--- Records supplied ---

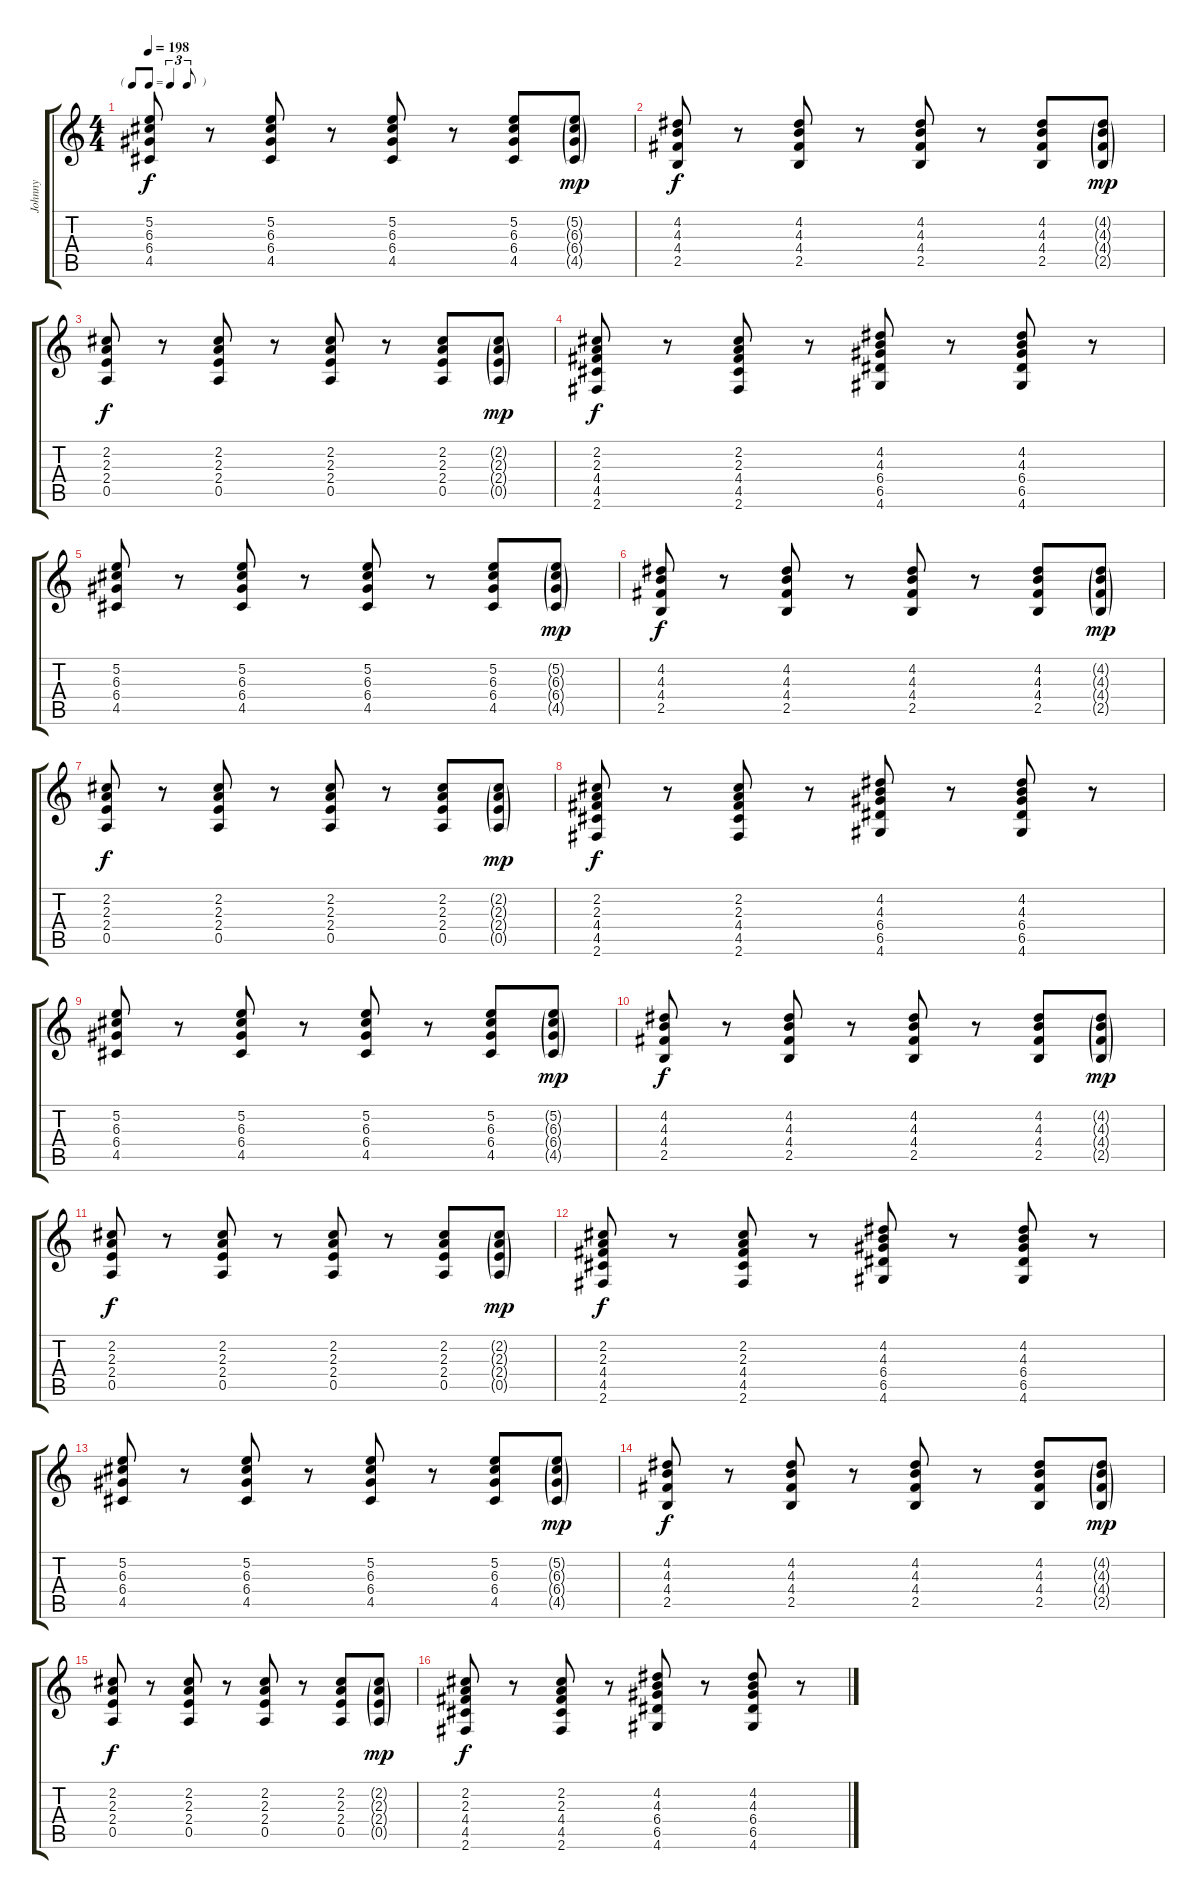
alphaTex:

\track ("Johnny" "Johnny") {instrument electricguitarclean}
\staff {score tabs}
\tuning (E4 B3 G3 D3 A2 E2) {hide}
\ts (4 4)
\tf triplet8th
\tempo 198
\clef g2
\ks c
(5.2 6.3 6.4 4.5).8{dy f} r.8 (5.2 6.3 6.4 4.5).8 r.8 (5.2 6.3 6.4 4.5).8 r.8 (5.2 6.3 6.4 4.5).8 (5.2{g} 6.3{g} 6.4{g} 4.5{g}).8{dy mp} |
(4.2 4.3 4.4 2.5).8{dy f} r.8 (4.2 4.3 4.4 2.5).8 r.8 (4.2 4.3 4.4 2.5).8 r.8 (4.2 4.3 4.4 2.5).8 (4.2{g} 4.3{g} 4.4{g} 2.5{g}).8{dy mp} |
(2.2 2.3 2.4 0.5).8{dy f} r.8 (2.2 2.3 2.4 0.5).8 r.8 (2.2 2.3 2.4 0.5).8 r.8 (2.2 2.3 2.4 0.5).8 (2.2{g} 2.3{g} 2.4{g} 0.5{g}).8{dy mp} |
(2.2 2.3 4.4 4.5 2.6).8{dy f} r.8 (2.2 2.3 4.4 4.5 2.6).8 r.8 (4.2 4.3 6.4 6.5 4.6).8 r.8 (4.2 4.3 6.4 6.5 4.6).8 r.8 |
(5.2 6.3 6.4 4.5).8 r.8 (5.2 6.3 6.4 4.5).8 r.8 (5.2 6.3 6.4 4.5).8 r.8 (5.2 6.3 6.4 4.5).8 (5.2{g} 6.3{g} 6.4{g} 4.5{g}).8{dy mp} |
(4.2 4.3 4.4 2.5).8{dy f} r.8 (4.2 4.3 4.4 2.5).8 r.8 (4.2 4.3 4.4 2.5).8 r.8 (4.2 4.3 4.4 2.5).8 (4.2{g} 4.3{g} 4.4{g} 2.5{g}).8{dy mp} |
(2.2 2.3 2.4 0.5).8{dy f} r.8 (2.2 2.3 2.4 0.5).8 r.8 (2.2 2.3 2.4 0.5).8 r.8 (2.2 2.3 2.4 0.5).8 (2.2{g} 2.3{g} 2.4{g} 0.5{g}).8{dy mp} |
(2.2 2.3 4.4 4.5 2.6).8{dy f} r.8 (2.2 2.3 4.4 4.5 2.6).8 r.8 (4.2 4.3 6.4 6.5 4.6).8 r.8 (4.2 4.3 6.4 6.5 4.6).8 r.8 |
(5.2 6.3 6.4 4.5).8 r.8 (5.2 6.3 6.4 4.5).8 r.8 (5.2 6.3 6.4 4.5).8 r.8 (5.2 6.3 6.4 4.5).8 (5.2{g} 6.3{g} 6.4{g} 4.5{g}).8{dy mp} |
(4.2 4.3 4.4 2.5).8{dy f} r.8 (4.2 4.3 4.4 2.5).8 r.8 (4.2 4.3 4.4 2.5).8 r.8 (4.2 4.3 4.4 2.5).8 (4.2{g} 4.3{g} 4.4{g} 2.5{g}).8{dy mp} |
(2.2 2.3 2.4 0.5).8{dy f} r.8 (2.2 2.3 2.4 0.5).8 r.8 (2.2 2.3 2.4 0.5).8 r.8 (2.2 2.3 2.4 0.5).8 (2.2{g} 2.3{g} 2.4{g} 0.5{g}).8{dy mp} |
(2.2 2.3 4.4 4.5 2.6).8{dy f} r.8 (2.2 2.3 4.4 4.5 2.6).8 r.8 (4.2 4.3 6.4 6.5 4.6).8 r.8 (4.2 4.3 6.4 6.5 4.6).8 r.8 |
(5.2 6.3 6.4 4.5).8 r.8 (5.2 6.3 6.4 4.5).8 r.8 (5.2 6.3 6.4 4.5).8 r.8 (5.2 6.3 6.4 4.5).8 (5.2{g} 6.3{g} 6.4{g} 4.5{g}).8{dy mp} |
(4.2 4.3 4.4 2.5).8{dy f} r.8 (4.2 4.3 4.4 2.5).8 r.8 (4.2 4.3 4.4 2.5).8 r.8 (4.2 4.3 4.4 2.5).8 (4.2{g} 4.3{g} 4.4{g} 2.5{g}).8{dy mp} |
(2.2 2.3 2.4 0.5).8{dy f} r.8 (2.2 2.3 2.4 0.5).8 r.8 (2.2 2.3 2.4 0.5).8 r.8 (2.2 2.3 2.4 0.5).8 (2.2{g} 2.3{g} 2.4{g} 0.5{g}).8{dy mp} |
(2.2 2.3 4.4 4.5 2.6).8{dy f} r.8 (2.2 2.3 4.4 4.5 2.6).8 r.8 (4.2 4.3 6.4 6.5 4.6).8 r.8 (4.2 4.3 6.4 6.5 4.6).8 r.8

---

#### Goal:
Please find each line in the items above that includes the word "Johnny", and copy those lines in full.

#### The solution:
\track ("Johnny" "Johnny") {instrument electricguitarclean}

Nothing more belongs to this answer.